### [DATA BELOW]
********************

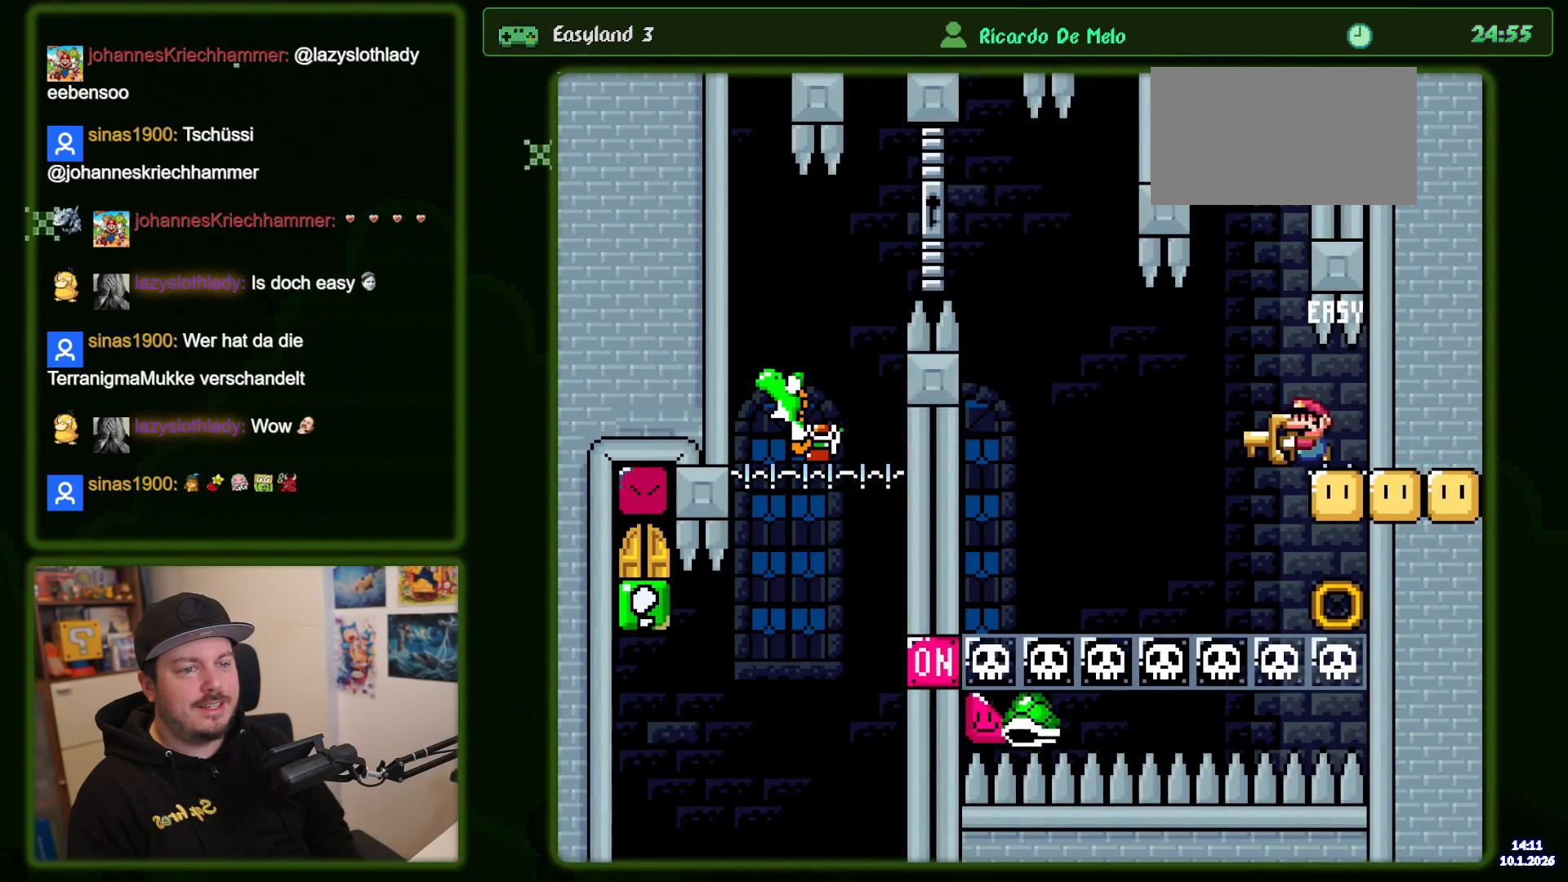
{"dt_ms": 500, "buttons": ["B", "Y", "DPAD_LEFT"], "events": []}
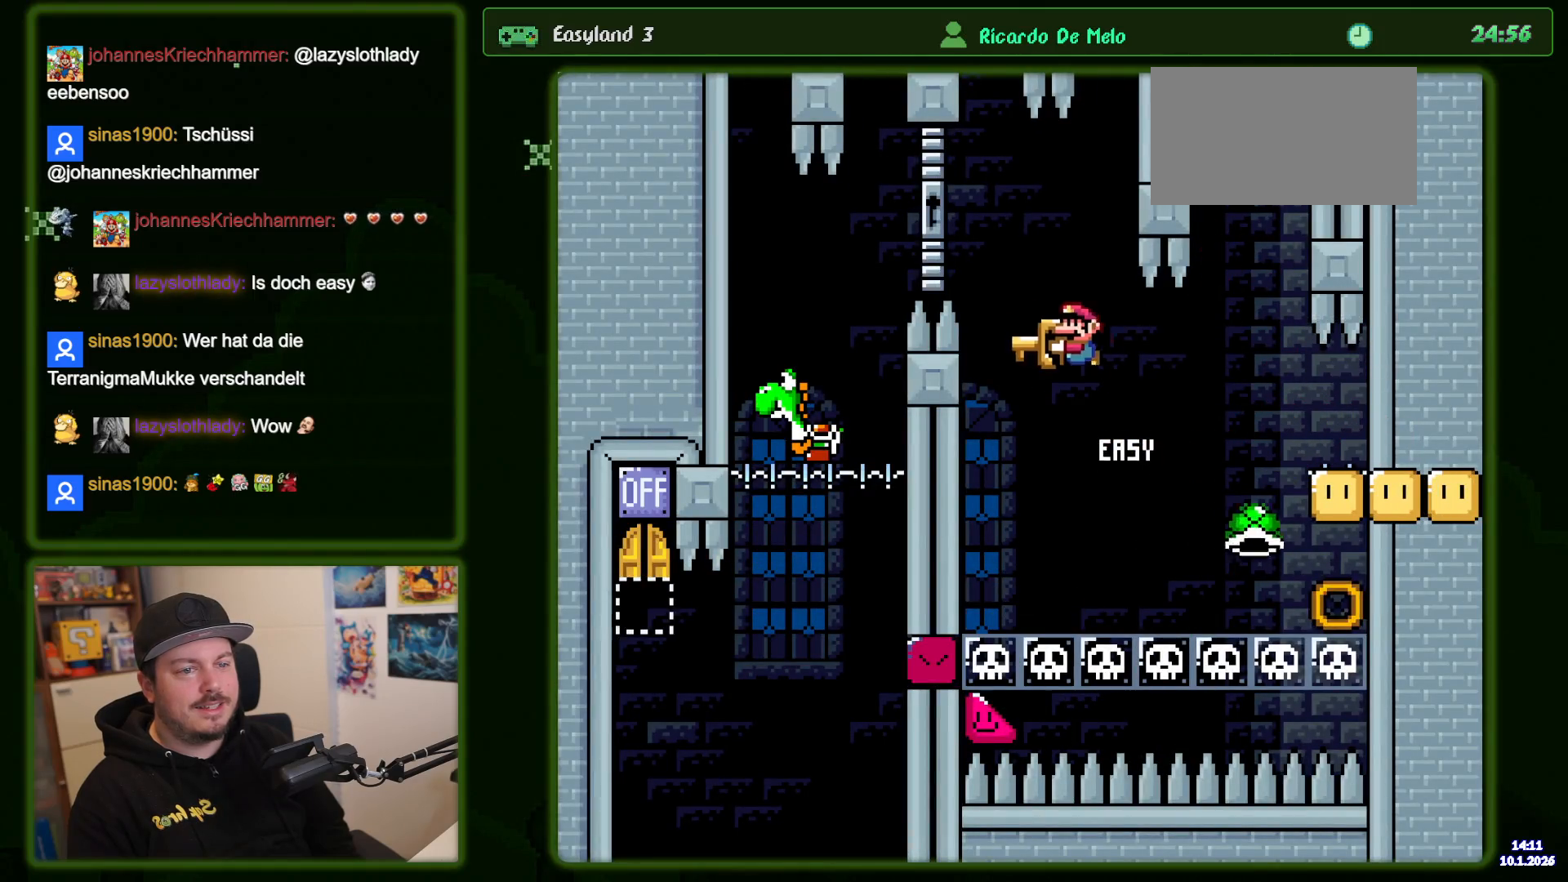
{"dt_ms": 500, "buttons": ["B", "Y"], "events": [[233, "B", "up"], [400, "B", "down"], [450, "DPAD_LEFT", "up"]]}
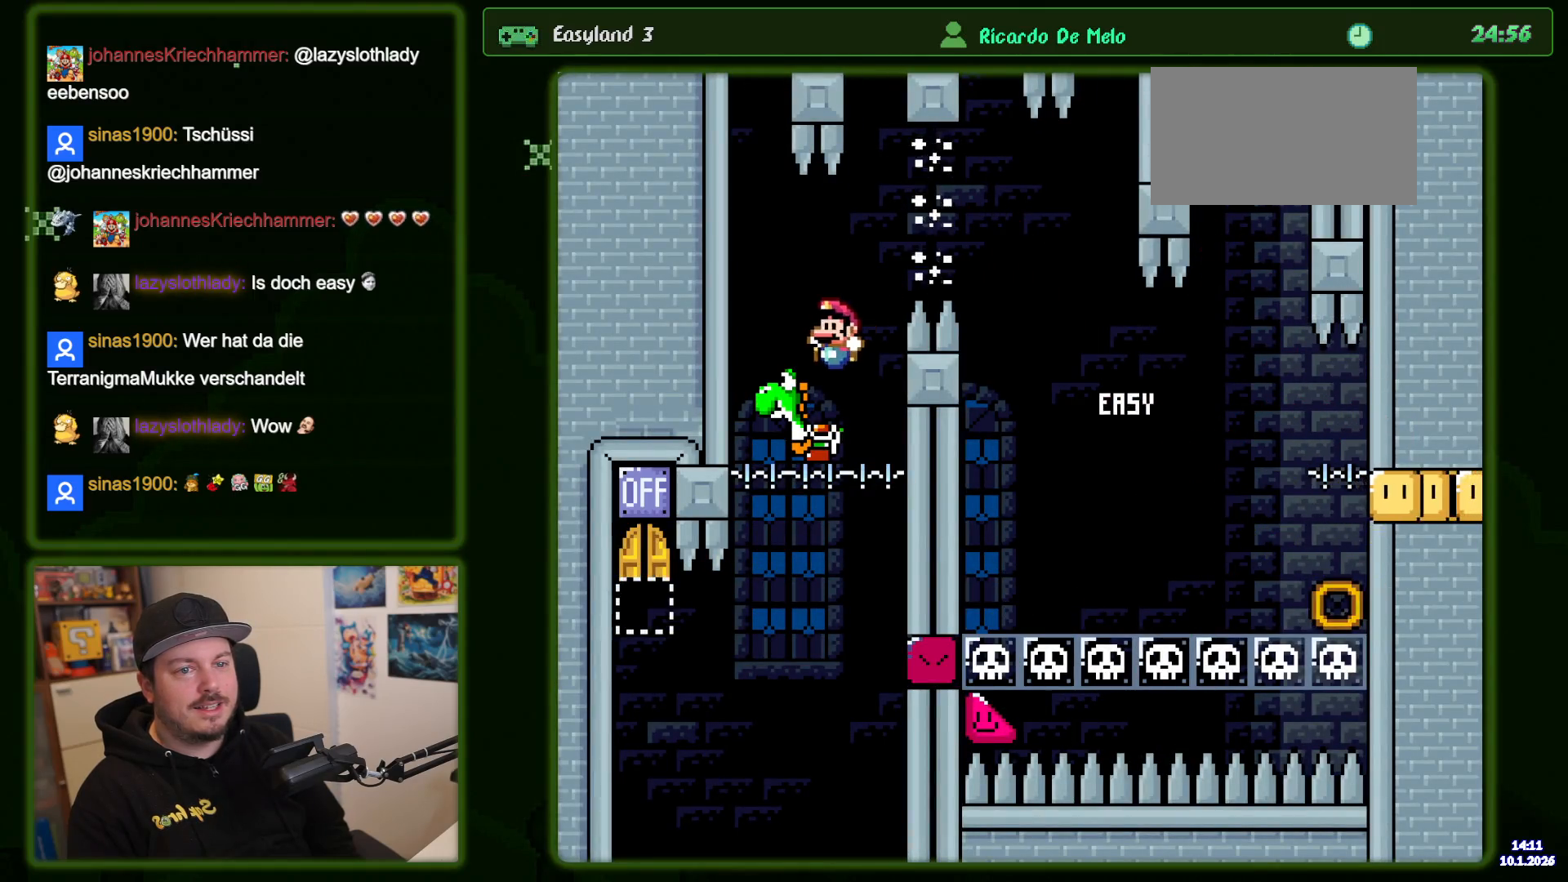
{"dt_ms": 500, "buttons": ["B", "Y", "DPAD_LEFT"], "events": [[250, "DPAD_LEFT", "down"]]}
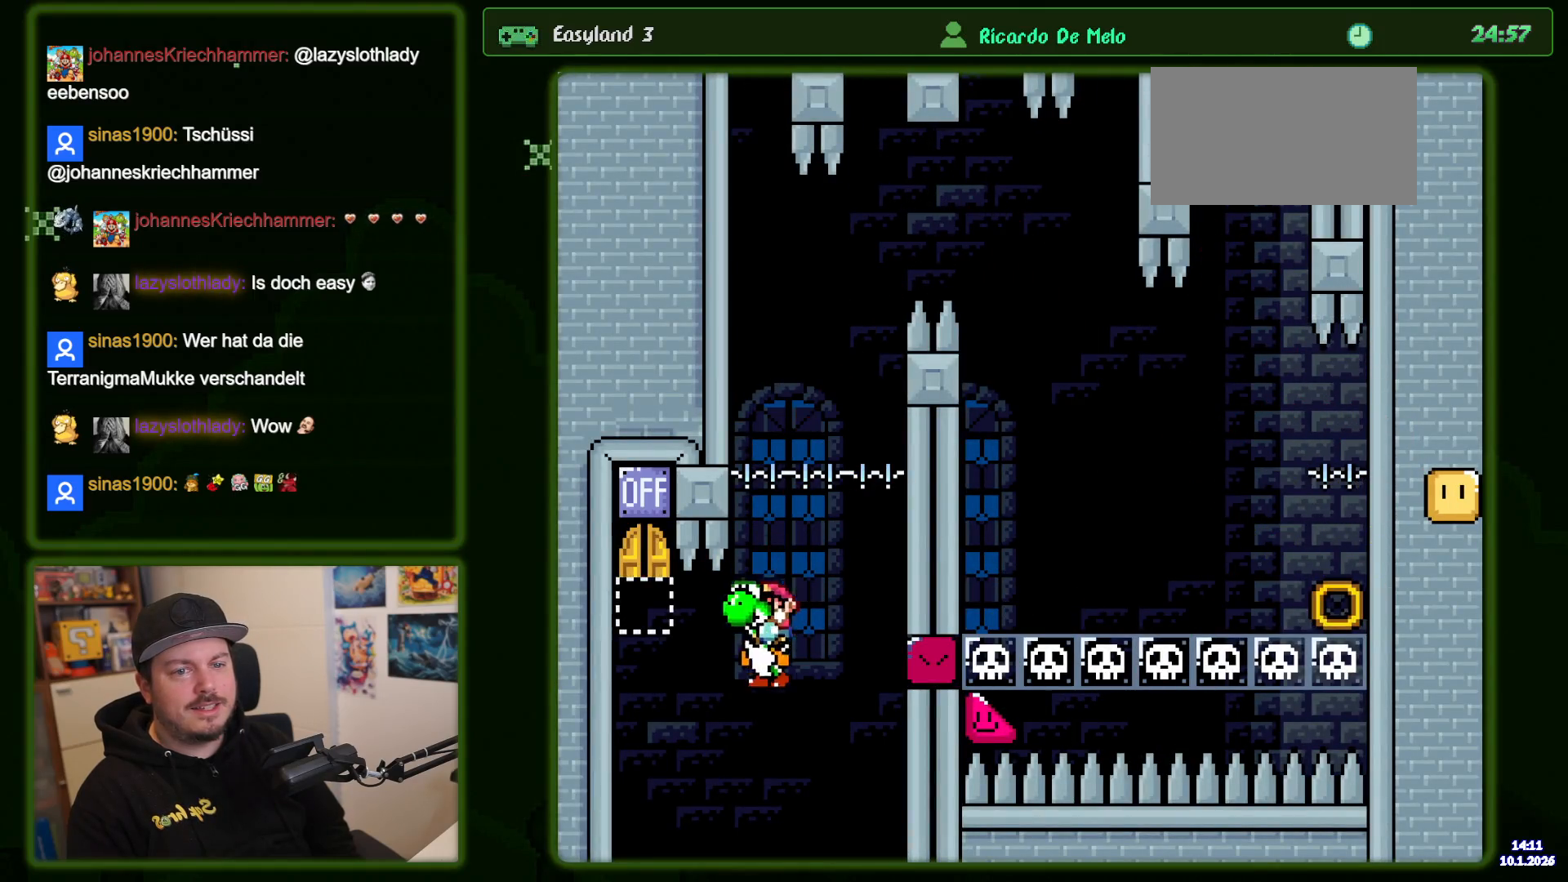
{"dt_ms": 1000, "buttons": ["B", "X", "Y"], "events": [[333, "DPAD_LEFT", "up"], [333, "X", "down"]]}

********************

For this exercise, transcribe the data exactly but without its pictures.

{"dt_ms": 500, "buttons": ["B", "Y", "DPAD_LEFT"], "events": []}
{"dt_ms": 500, "buttons": ["B", "Y"], "events": [[233, "B", "up"], [400, "B", "down"], [450, "DPAD_LEFT", "up"]]}
{"dt_ms": 500, "buttons": ["B", "Y", "DPAD_LEFT"], "events": [[250, "DPAD_LEFT", "down"]]}
{"dt_ms": 1000, "buttons": ["B", "X", "Y"], "events": [[333, "DPAD_LEFT", "up"], [333, "X", "down"]]}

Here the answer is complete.